Fixed asset investment grew 1.8% year-to-date year-over-year in January-February, a notable turnaround from the expected -0.4% and the previous year's -3.8% slump [1][2]. However, investment in real estate development continued to decline, falling 11.1% in the first two months of 2026, though this was an improvement from the 17.2% drop in 2025 [2]. The property sector remains a drag on overall investment, with the crisis moderating but still unresolved [2].
Despite the positive economic data, the immediate market reaction was muted.
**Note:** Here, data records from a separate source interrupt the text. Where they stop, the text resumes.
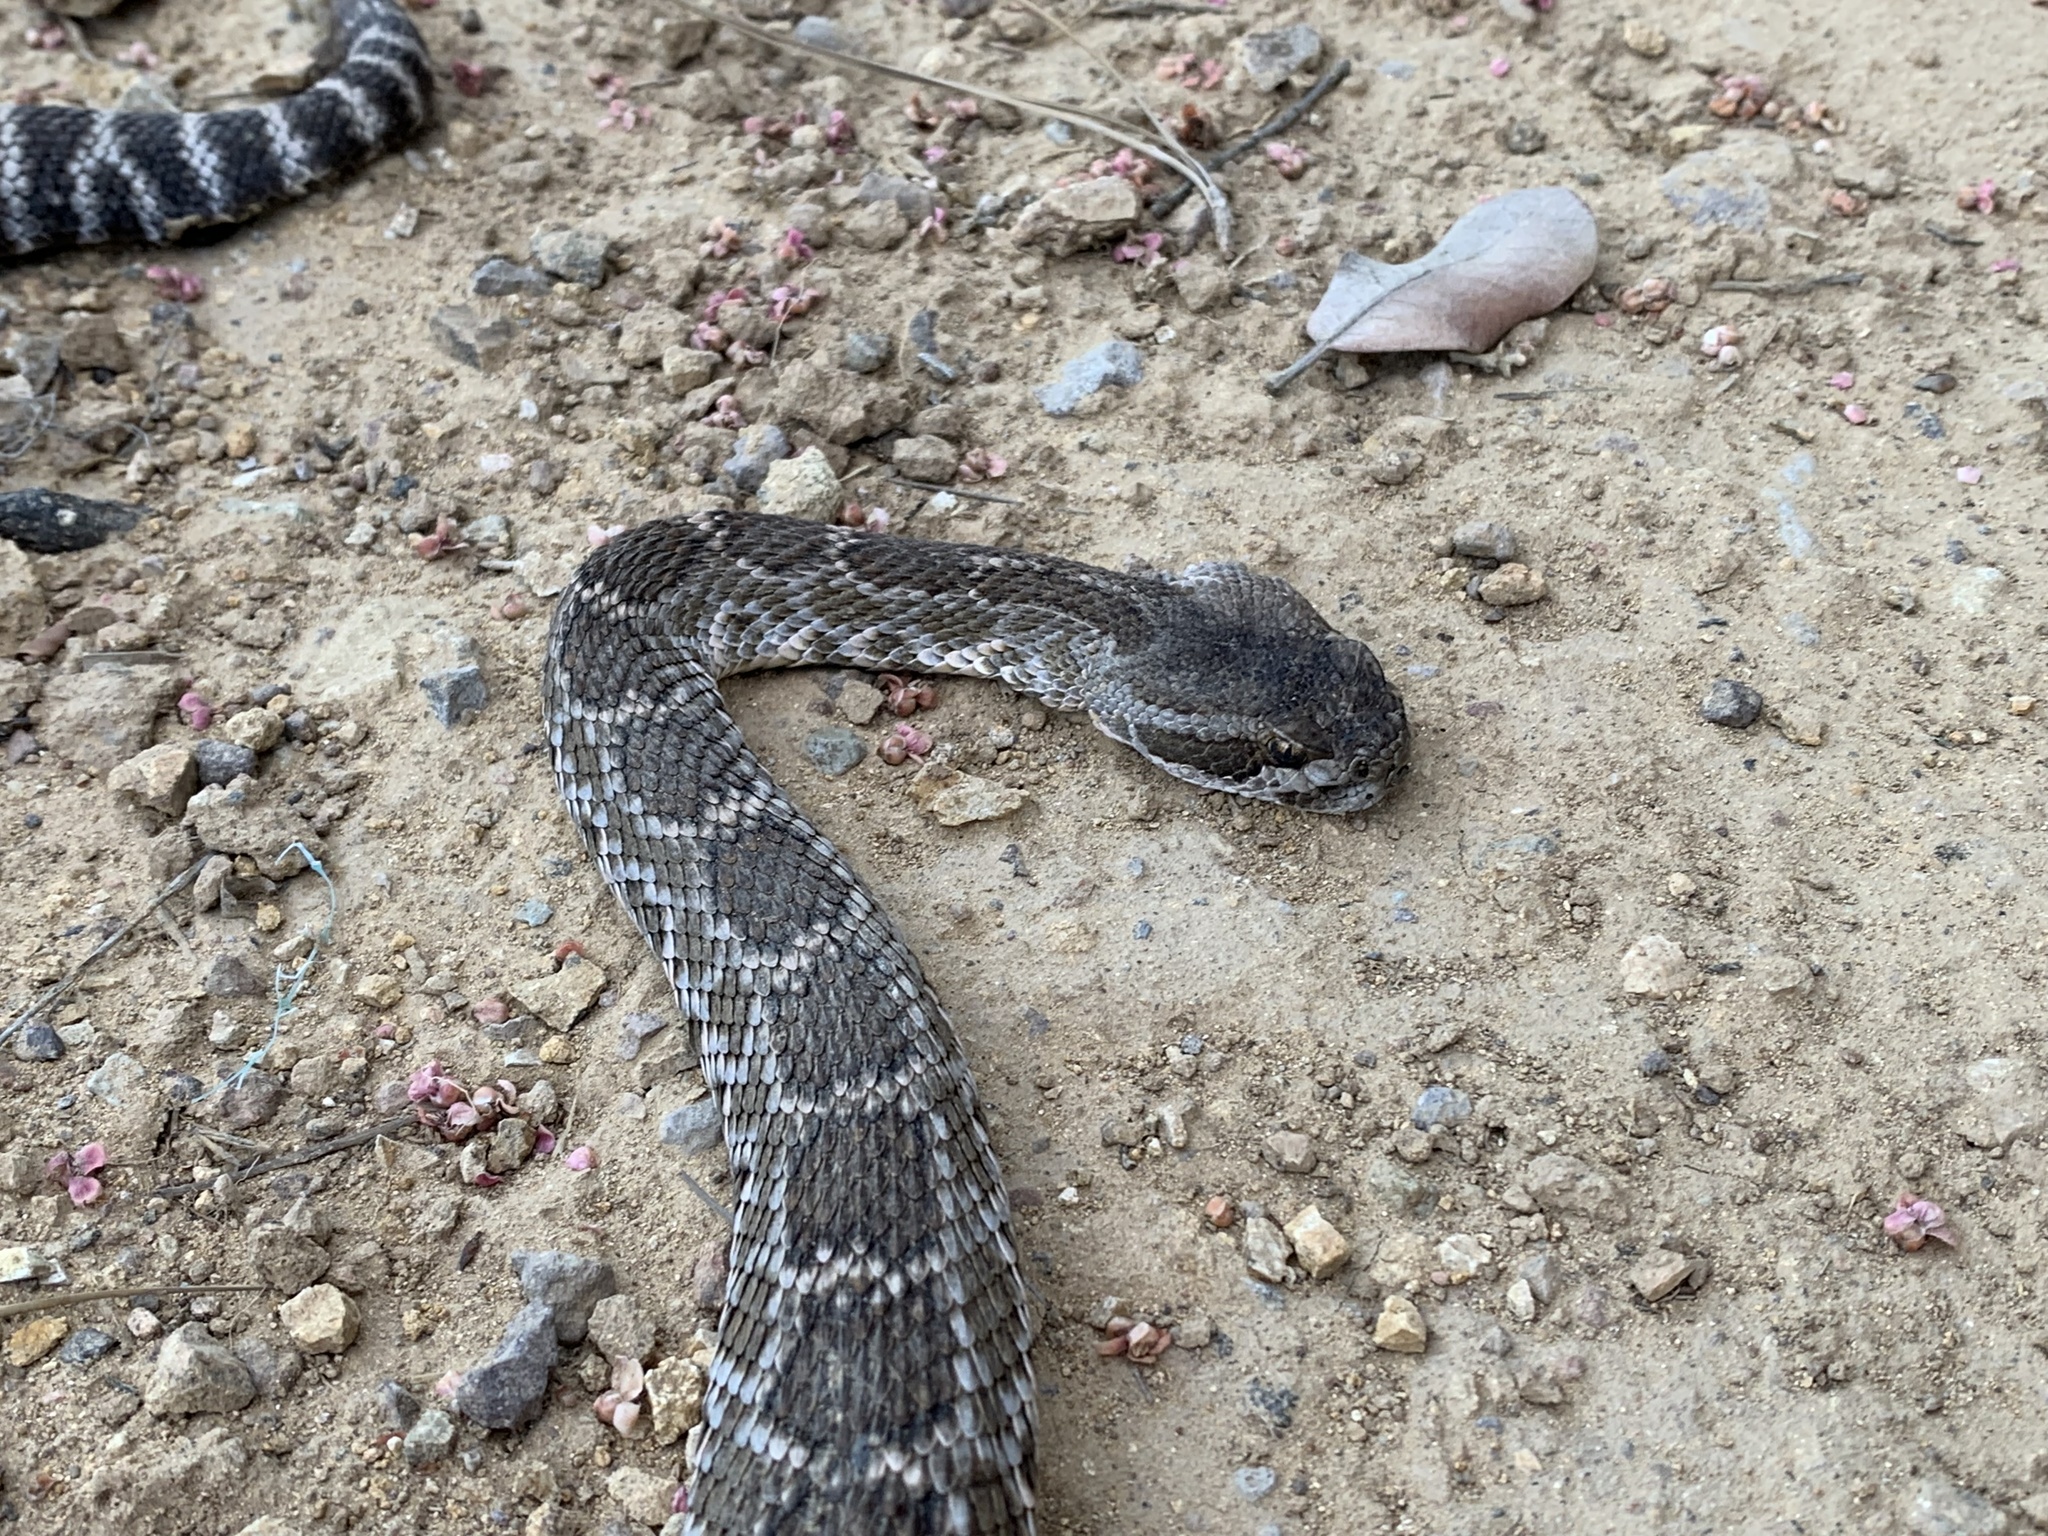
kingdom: Animalia
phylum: Chordata
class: Squamata
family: Viperidae
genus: Crotalus
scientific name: Crotalus oreganus
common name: Abyssus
The Australian Dollar (AUD) traded 0.44% higher on the day at 0.7011, but the upbeat Chinese data had little to no impact on the currency, according to FXStreet [1]. Analysts note that the health of the Chinese economy is a significant driver for the AUD, given Australia's reliance on China as its largest trading partner and the importance of iron ore exports [1].
Looking ahead, Chinese leadership has set its GDP growth target for 2026 at 4.5% to 5%, the least ambitious goal since the early 1990s, reflecting cautious optimism amid ongoing challenges in the property sector and local government finances [2].
CONCLUSION
China's retail sales and industrial production figures for early 2026 exceeded expectations, signaling a strong start to the year despite continued weakness in property investment. The market response, particularly for the Australian Dollar, was limited, suggesting investors remain cautious amid ongoing structural challenges. The newly announced GDP growth target underscores a measured outlook for China's economic trajectory.